Sunday, May 29, 2011

Busy getting stronger...

        Tonight is the first time I have ever blogged. Let me start by giving you a few details about myself. I am a 25 year old mommy to 2 beautiful little girls. My oldest just turned 6 and is such a sweet, caring individual. My youngest turned 3 in January and is full of life and a sense of humor. I wouldn't take a thing in the world for my children, which is why I am doing what I am right now.
       About a month ago I finally got the strength to leave my husband. We have been married for 6 & 1/2 long hard years. My husband has what you call Narcissistic Personality Disorder. He is very self absorbed and exhausting. Everything that went wrong in our lives was always my fault.
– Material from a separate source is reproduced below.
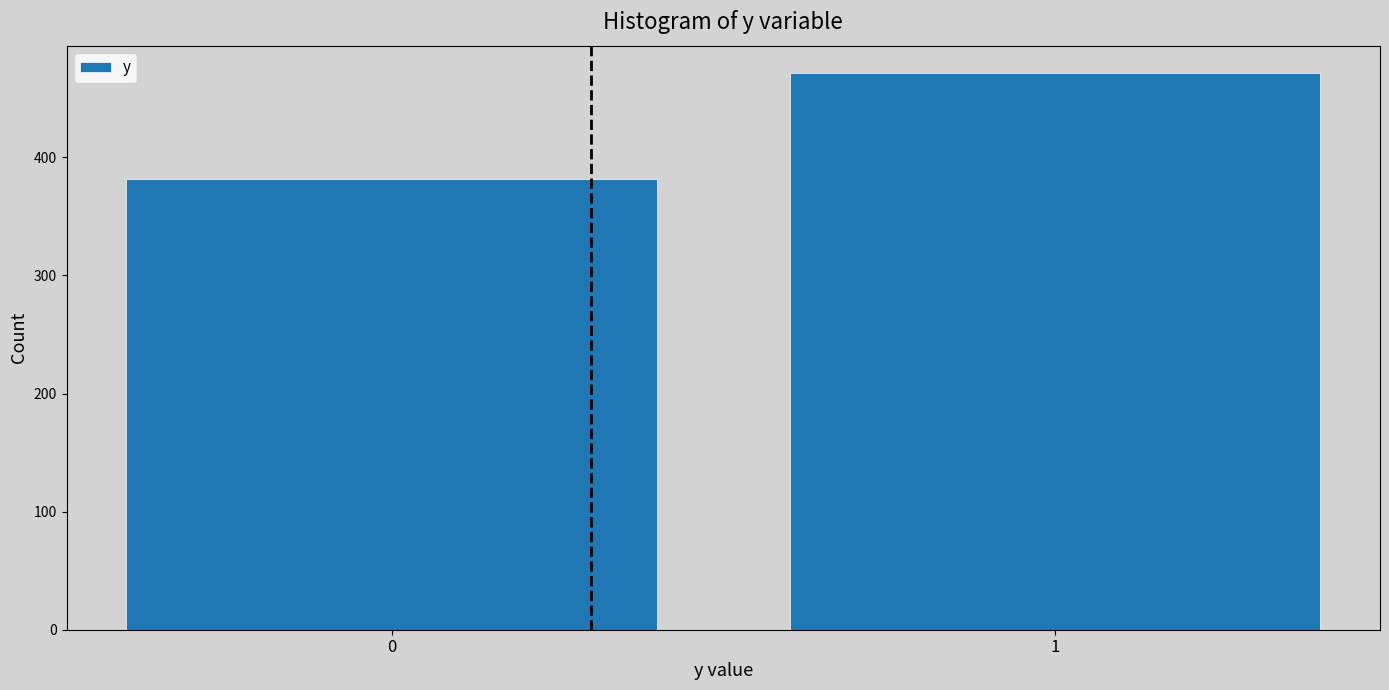

Reading right to left, what are all the values shown in this chart?

1=471	0=382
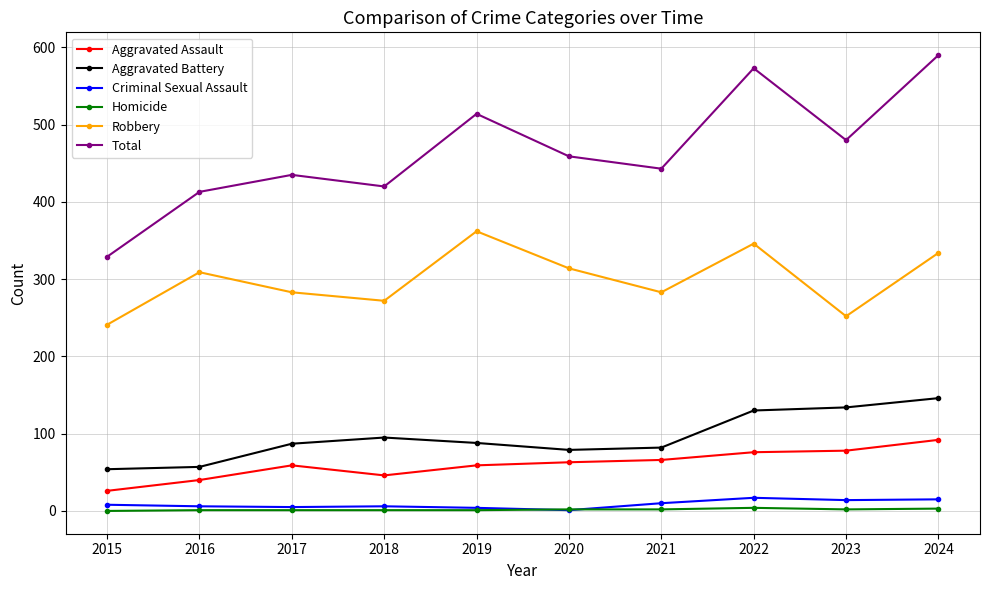

How many lines are shown in the chart?

6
If we didn't have enough money then I shouldn't have payed all of the bills. If we got behind on bills then I should have just payed them all when we had the money. Nothing was ever good enough. He would blow up in rages without care of who he hurt or what he said. My daughters have heard about every cuss word there is out there. I have often wondered if he even liked my youngest daughter. He never made any attempts to spend time with her.
       Going up against him is like trying to break down a brick wall with your bare hands. If I ever tried talking things over with him he would stare straight ahead and block out whatever I was saying.
       It has taken a long time to come to the point that I am now. I can no longer live this way. He has tore me down to the point of getting physically ill from it. I never knew how he was going to act on his days off. Was it going to be a good day or bad? All it would take is one small comment or thing to go wrong and the day would be ruined for anyone around him. I will not allow my daughters self esteem to be ruined anymore. They are the innocent ones in this mess. It breaks my heart to know that they will become a statistic now. Their parents got a divorce. How sad for them to be labeled. My hope is that when they are the label will say "Their mom did the right thing."
      I am busy getting stronger! No matter how bad things were it still hurts. But I WILL get through this. And I WILL come out better in the end. I know that I am a beautiful woman who deserves real love. In time I will find that. Sometimes your blessing come through raindrops.